## YOUR GOAL
Reproduce the data below, replacing "top-left" with "upper-left" and leaving everything else unchanged.

## TASK INPUT
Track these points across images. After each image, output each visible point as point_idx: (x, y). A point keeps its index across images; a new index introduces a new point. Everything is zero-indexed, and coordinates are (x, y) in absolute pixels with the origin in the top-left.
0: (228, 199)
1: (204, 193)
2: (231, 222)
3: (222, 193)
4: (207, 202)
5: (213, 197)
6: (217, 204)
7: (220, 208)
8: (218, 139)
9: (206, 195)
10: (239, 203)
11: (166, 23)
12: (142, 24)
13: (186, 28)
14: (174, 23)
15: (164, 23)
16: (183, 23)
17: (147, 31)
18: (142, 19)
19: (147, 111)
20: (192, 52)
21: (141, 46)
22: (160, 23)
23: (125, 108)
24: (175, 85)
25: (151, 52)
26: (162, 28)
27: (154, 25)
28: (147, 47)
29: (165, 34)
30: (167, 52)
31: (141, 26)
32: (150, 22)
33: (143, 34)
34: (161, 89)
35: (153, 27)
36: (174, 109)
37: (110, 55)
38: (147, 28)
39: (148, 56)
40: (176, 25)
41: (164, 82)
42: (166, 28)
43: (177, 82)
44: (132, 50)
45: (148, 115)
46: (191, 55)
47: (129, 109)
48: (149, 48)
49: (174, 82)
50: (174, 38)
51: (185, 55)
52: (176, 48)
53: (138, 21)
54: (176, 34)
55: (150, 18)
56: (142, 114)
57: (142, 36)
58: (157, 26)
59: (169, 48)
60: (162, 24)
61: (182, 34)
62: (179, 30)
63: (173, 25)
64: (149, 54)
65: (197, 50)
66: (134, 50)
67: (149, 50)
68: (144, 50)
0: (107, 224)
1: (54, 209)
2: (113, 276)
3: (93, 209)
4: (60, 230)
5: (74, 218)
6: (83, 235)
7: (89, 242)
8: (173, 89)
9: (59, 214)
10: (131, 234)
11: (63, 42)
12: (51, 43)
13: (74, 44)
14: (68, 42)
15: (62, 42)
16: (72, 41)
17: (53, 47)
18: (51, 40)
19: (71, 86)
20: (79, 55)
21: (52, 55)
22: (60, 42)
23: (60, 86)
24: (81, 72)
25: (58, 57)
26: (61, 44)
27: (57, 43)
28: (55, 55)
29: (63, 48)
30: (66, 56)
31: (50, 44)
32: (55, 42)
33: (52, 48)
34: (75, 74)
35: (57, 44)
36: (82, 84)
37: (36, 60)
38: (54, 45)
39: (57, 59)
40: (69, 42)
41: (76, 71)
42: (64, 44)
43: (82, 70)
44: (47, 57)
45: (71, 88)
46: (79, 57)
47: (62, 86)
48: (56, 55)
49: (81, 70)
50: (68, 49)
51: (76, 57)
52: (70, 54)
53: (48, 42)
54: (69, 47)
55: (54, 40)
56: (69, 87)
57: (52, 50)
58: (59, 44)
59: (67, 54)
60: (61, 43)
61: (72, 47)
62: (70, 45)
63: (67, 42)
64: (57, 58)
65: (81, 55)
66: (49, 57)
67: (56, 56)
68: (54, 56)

## ANSWER BELOW
Track these points across images. After each image, output each visible point as point_idx: (x, y). A point keeps its index across images; a new index introduces a new point. Everything is zero-indexed, and coordinates are (x, y) in absolute pixels with the origin in the upper-left.
0: (228, 199)
1: (204, 193)
2: (231, 222)
3: (222, 193)
4: (207, 202)
5: (213, 197)
6: (217, 204)
7: (220, 208)
8: (218, 139)
9: (206, 195)
10: (239, 203)
11: (166, 23)
12: (142, 24)
13: (186, 28)
14: (174, 23)
15: (164, 23)
16: (183, 23)
17: (147, 31)
18: (142, 19)
19: (147, 111)
20: (192, 52)
21: (141, 46)
22: (160, 23)
23: (125, 108)
24: (175, 85)
25: (151, 52)
26: (162, 28)
27: (154, 25)
28: (147, 47)
29: (165, 34)
30: (167, 52)
31: (141, 26)
32: (150, 22)
33: (143, 34)
34: (161, 89)
35: (153, 27)
36: (174, 109)
37: (110, 55)
38: (147, 28)
39: (148, 56)
40: (176, 25)
41: (164, 82)
42: (166, 28)
43: (177, 82)
44: (132, 50)
45: (148, 115)
46: (191, 55)
47: (129, 109)
48: (149, 48)
49: (174, 82)
50: (174, 38)
51: (185, 55)
52: (176, 48)
53: (138, 21)
54: (176, 34)
55: (150, 18)
56: (142, 114)
57: (142, 36)
58: (157, 26)
59: (169, 48)
60: (162, 24)
61: (182, 34)
62: (179, 30)
63: (173, 25)
64: (149, 54)
65: (197, 50)
66: (134, 50)
67: (149, 50)
68: (144, 50)
0: (107, 224)
1: (54, 209)
2: (113, 276)
3: (93, 209)
4: (60, 230)
5: (74, 218)
6: (83, 235)
7: (89, 242)
8: (173, 89)
9: (59, 214)
10: (131, 234)
11: (63, 42)
12: (51, 43)
13: (74, 44)
14: (68, 42)
15: (62, 42)
16: (72, 41)
17: (53, 47)
18: (51, 40)
19: (71, 86)
20: (79, 55)
21: (52, 55)
22: (60, 42)
23: (60, 86)
24: (81, 72)
25: (58, 57)
26: (61, 44)
27: (57, 43)
28: (55, 55)
29: (63, 48)
30: (66, 56)
31: (50, 44)
32: (55, 42)
33: (52, 48)
34: (75, 74)
35: (57, 44)
36: (82, 84)
37: (36, 60)
38: (54, 45)
39: (57, 59)
40: (69, 42)
41: (76, 71)
42: (64, 44)
43: (82, 70)
44: (47, 57)
45: (71, 88)
46: (79, 57)
47: (62, 86)
48: (56, 55)
49: (81, 70)
50: (68, 49)
51: (76, 57)
52: (70, 54)
53: (48, 42)
54: (69, 47)
55: (54, 40)
56: (69, 87)
57: (52, 50)
58: (59, 44)
59: (67, 54)
60: (61, 43)
61: (72, 47)
62: (70, 45)
63: (67, 42)
64: (57, 58)
65: (81, 55)
66: (49, 57)
67: (56, 56)
68: (54, 56)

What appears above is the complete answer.